A simple change of perspective will help you see this assignment for what it really is — a lecture in structuring your arguments and sparking verbal debate.
As a young person who’s examining the world through the prism of critical thinking, you’ll find this skill to be a cool intellectual advantage later in life.
It’s where you expose your thesis statement in full, explain your arguments and support them with research material, and reveal your personal interpretation of the subject together with your conclusion.
Stay focused on delivering upon the following requirements:● A well-written body should examine your main point and offer hard facts and references to support your arguments.● Each paragraph should be more specific than the last, introducing new pieces of information, examples, and detailed evidence.● Every thought needs to be relevant and concise.
Since a precise definition of an essay does not exist, and since most guidelines tend to overlap with those for writing an article, a paper, a pamphlet, or even a short story, it’s strongly recommended that you pinpoint the expected norm with your professor. Being that Times New Roman 12 and double space are accepted as universal, at least in college, your 500 word essay should be about a page and a half long.

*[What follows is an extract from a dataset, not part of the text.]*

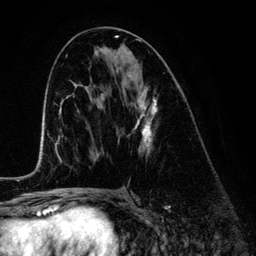
Breast MRI (dynamic contrast-enhanced), one axial slice. Position 67 of 134 along the scan axis. Cropped to one breast. Dynamic contrast-enhanced series, time point 2 of 6 at this slice position (early post-contrast). 3 T. TE 4.2 ms, TR 7.9 ms. 1.2 mm slice thickness. 256 × 256 image matrix, field of view 170 × 170 mm. Female patient.
Structures marked on this image (semi-automatically segmented with operator editing):
- enhancing-tissue mask used for the functional tumour volume (all voxels passing the contrast-enhancement thresholds inside the analysis volume; usually the tumour): box from (x=118, y=77) to (x=157, y=155) px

Should you focus on comparison or exemplification, narration or description, analysis or reflection? A 500 word essay structure requires the following three sections:● Introduction● Main part, or “body”● Conclusion Each of these sections has a particular purpose and a recommended word count.
Step 2: Crafting an Introduction Writing a good essay introduction requires both skill and craft.
In no more than 100 words, you need to introduce and address your thesis statement — to highlight the main idea of your essay, and tell your readers what they are going to read in the main section.
Or, establish a thesis statement, and leave the rest of the introduction for later.● The best 500 word essay examples for beginners illustrate how broad topics can be examined with a very few words — by using active instead of passive verbs, being succinct instead of descriptive, and removing everything but the most relevant parts.● Always proofread your essays before turning them in.
Look for misspelled words and typos, and rewrite statements that seem unclear.